Data Science Capstone Project Milestone Report

Synopsis

This report shows the exploratory analysis and goals for the app and algorithm being done in this project. The data used in this project is tweets, blogs, news content, captured in HC Corpora at www.corpora.heliohost.org.

Initialization

library(ggplot2)       
library(R.utils)       
library(quanteda)      
library(RColorBrewer)  
library(plyr)         
library(tm)
library(RWeka)

Assign options and get the data

options(scipen=999)         

twitter <- '/Users/uiuc/Downloads/final/en_US/en_US.twitter.txt'
news <- '/Users/uiuc/Downloads/final/en_US/en_US.news.txt'
blogs <- '/Users/uiuc/Downloads/final/en_US/en_US.blogs.txt'
dir <- '/Users/uiuc/Downloads/final'

Basic Summary

A basic summary of the complete file content follows:

File	Size on Disk [MB]	Lines	Word Count [Tokens]
en_US.twitter.txt	167.105338	2360148	30374206
en_US.news.txt	205.811889	1010242	34372720
en_US.blogs.txt	210.160014	899288	37334690

Data Tokenization

The numbers, punctuation, stop words and whitespace are removed, and all text is converted to lower case. A subset of 2 % of each file is sampled. Create 2-grams and 3-grams from the sampled data using Weka tokenizers.
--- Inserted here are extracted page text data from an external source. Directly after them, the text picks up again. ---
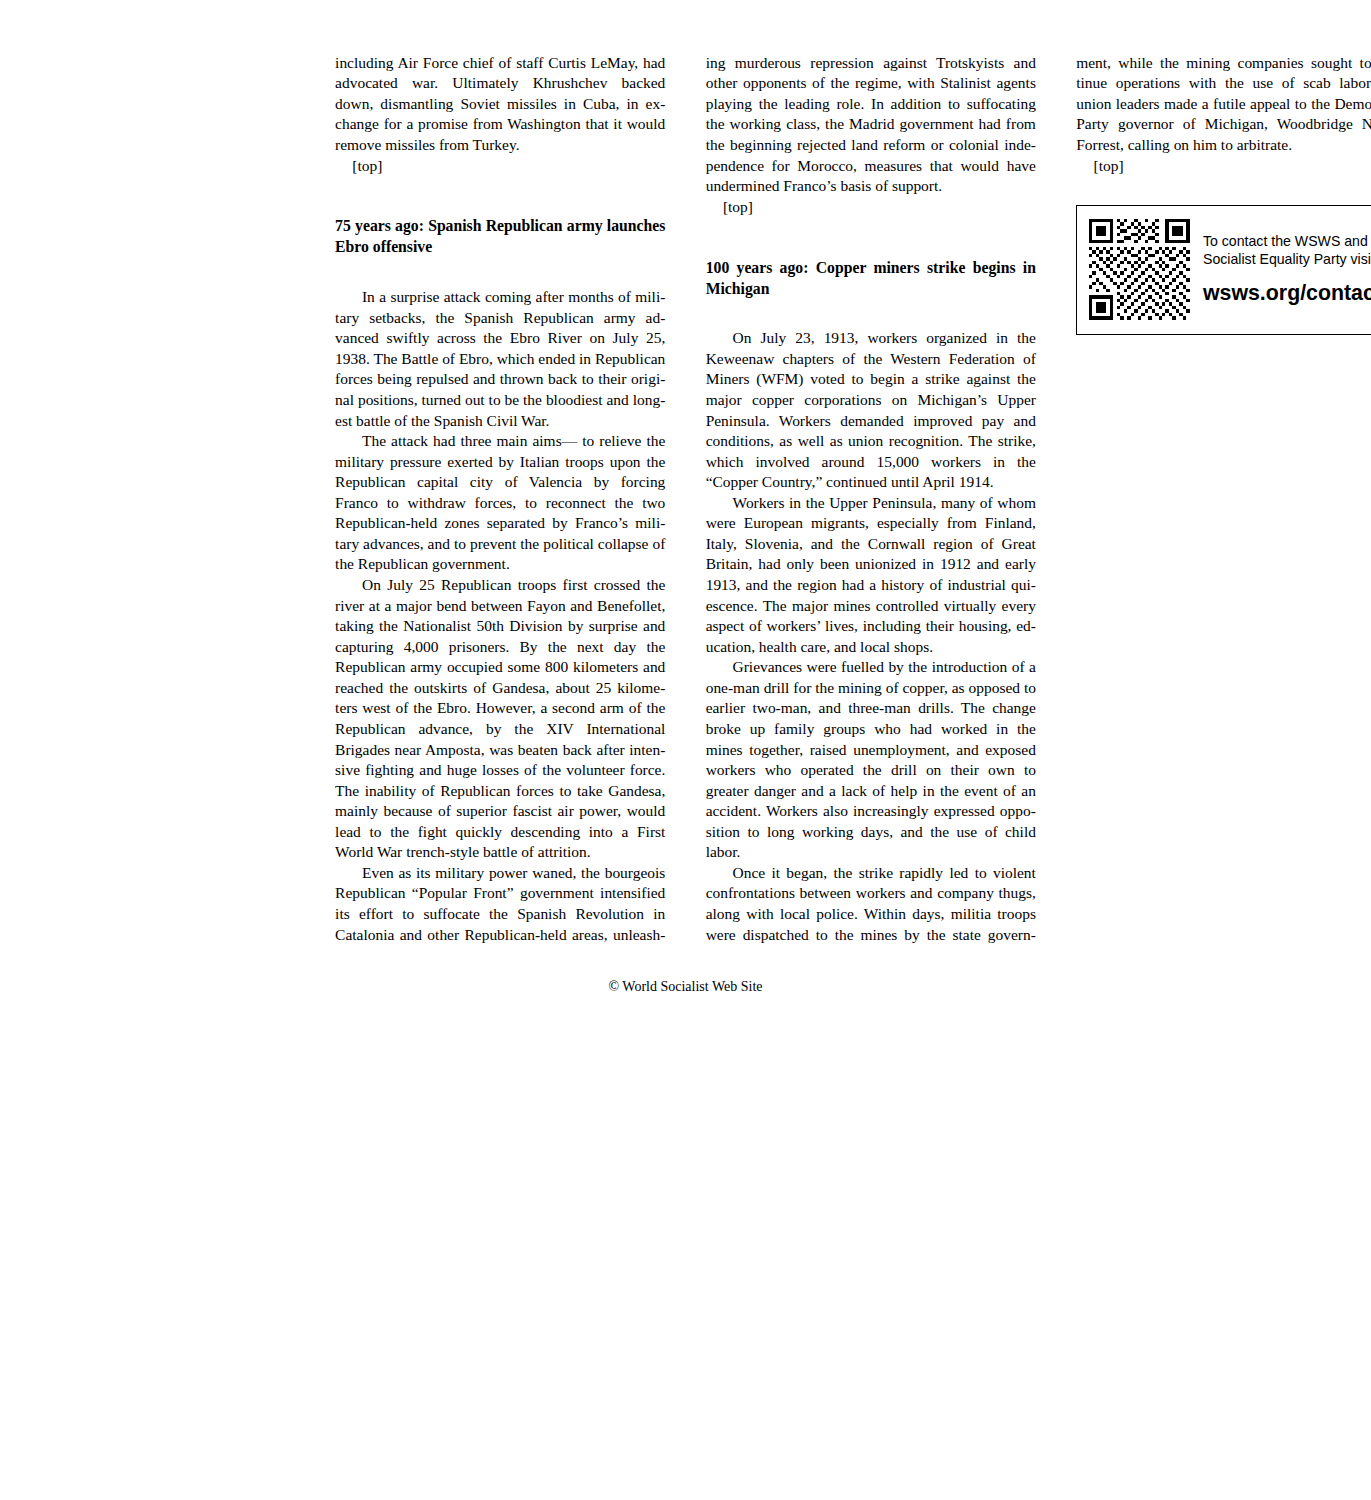including Air Force chief of staff Curtis LeMay, had advocated war. Ultimately Khrushchev backed down, dismantling Soviet missiles in Cuba, in exchange for a promise from Washington that it would remove missiles from Turkey.
[top]
75 years ago: Spanish Republican army launches Ebro offensive
In a surprise attack coming after months of military setbacks, the Spanish Republican army advanced swiftly across the Ebro River on July 25, 1938. The Battle of Ebro, which ended in Republican forces being repulsed and thrown back to their original positions, turned out to be the bloodiest and longest battle of the Spanish Civil War.
The attack had three main aims— to relieve the military pressure exerted by Italian troops upon the Republican capital city of Valencia by forcing Franco to withdraw forces, to reconnect the two Republican-held zones separated by Franco’s military advances, and to prevent the political collapse of the Republican government.
On July 25 Republican troops first crossed the river at a major bend between Fayon and Benefollet, taking the Nationalist 50th Division by surprise and capturing 4,000 prisoners. By the next day the Republican army occupied some 800 kilometers and reached the outskirts of Gandesa, about 25 kilometers west of the Ebro. However, a second arm of the Republican advance, by the XIV International Brigades near Amposta, was beaten back after intensive fighting and huge losses of the volunteer force. The inability of Republican forces to take Gandesa, mainly because of superior fascist air power, would lead to the fight quickly descending into a First World War trench-style battle of attrition.
Even as its military power waned, the bourgeois Republican “Popular Front” government intensified its effort to suffocate the Spanish Revolution in Catalonia and other Republican-held areas, unleashing murderous repression against Trotskyists and other opponents of the regime, with Stalinist agents playing the leading role. In addition to suffocating the working class, the Madrid government had from the beginning rejected land reform or colonial independence for Morocco, measures that would have undermined Franco’s basis of support.
[top]
100 years ago: Copper miners strike begins in Michigan
On July 23, 1913, workers organized in the Keweenaw chapters of the Western Federation of Miners (WFM) voted to begin a strike against the major copper corporations on Michigan’s Upper Peninsula. Workers demanded improved pay and conditions, as well as union recognition. The strike, which involved around 15,000 workers in the “Copper Country,” continued until April 1914.
Workers in the Upper Peninsula, many of whom were European migrants, especially from Finland, Italy, Slovenia, and the Cornwall region of Great Britain, had only been unionized in 1912 and early 1913, and the region had a history of industrial quiescence. The major mines controlled virtually every aspect of workers’ lives, including their housing, education, health care, and local shops.
Grievances were fuelled by the introduction of a one-man drill for the mining of copper, as opposed to earlier two-man, and three-man drills. The change broke up family groups who had worked in the mines together, raised unemployment, and exposed workers who operated the drill on their own to greater danger and a lack of help in the event of an accident. Workers also increasingly expressed opposition to long working days, and the use of child labor.
Once it began, the strike rapidly led to violent confrontations between workers and company thugs, along with local police. Within days, militia troops were dispatched to the mines by the state government, while the mining companies sought to continue operations with the use of scab labor. The union leaders made a futile appeal to the Democratic Party governor of Michigan, Woodbridge Nathan Forrest, calling on him to arbitrate.
[top]
To contact the WSWS and the Socialist Equality Party visit: wsws.org/contact
© World Socialist Web Site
blogsData <- readLines(blogs, 20000)
newsData <- readLines(news, 20000)
twitterData <- readLines(twitter, 20000)
sampledData <- c(sample(blogsData, length(blogsData) * 0.02),
                 sample(newsData, length(newsData) * 0.02),
                 sample(twitterData, length(twitterData) * 0.02))
docs <- VCorpus(VectorSource(sampledData))
docs <- tm_map(docs, content_transformer(function(x, pattern) gsub(pattern, " ", x)),"(f|ht)tp(s?)://(.*)[.][a-z]+")
docs <- tm_map(docs, content_transformer(function(x, pattern) gsub(pattern, " ", x)),"@[^\\s]+")
docs <- tm_map(docs, tolower)
docs <- tm_map(docs, stripWhitespace)
docs <- tm_map(docs, removePunctuation)
docs <- tm_map(docs, removeNumbers)
docs <- tm_map(docs, removeWords, stopwords("en"))
docs <- tm_map(docs, stripWhitespace)
docs <- tm_map(docs, PlainTextDocument)

unigramT <- function(x) NGramTokenizer(x, Weka_control(min = 1, max = 1))
bigramT <- function(x) NGramTokenizer(x, Weka_control(min = 2, max = 2))
trigramT <- function(x) NGramTokenizer(x, Weka_control(min = 3, max = 3))

getFreq <- function(tdm) {
  freq <- sort(rowSums(as.matrix(tdm)), decreasing = TRUE)
  return(data.frame(word = names(freq), freq = freq))
}


unigramF <- getFreq(removeSparseTerms(TermDocumentMatrix(docs), 0.9999))
bigramF <- getFreq(removeSparseTerms(TermDocumentMatrix(docs, control = list(tokenize = bigramT)), 0.9999))
trigramF <- getFreq(removeSparseTerms(TermDocumentMatrix(docs, control = list(tokenize = trigramT)), 0.9999))

Token Graph Analysis

Let us create a generic plot function

makePlot <- function(data, label) {
  ggplot(data[1:30,], aes(reorder(word, -freq), freq)) +
         labs(x = label, y = "Frequency") +
         theme(axis.text.x = element_text(angle = 60, size = 12, hjust = 1)) +
         geom_bar(stat = "identity", fill = I("grey50"))
}

For unigrams,

makePlot(unigramF, "30 Most Common Unigrams")

For bigrams,

makePlot(bigramF, "30 Most Common Bigrams")

For trigrams,

makePlot(trigramF, "30 Most Common Trigrams")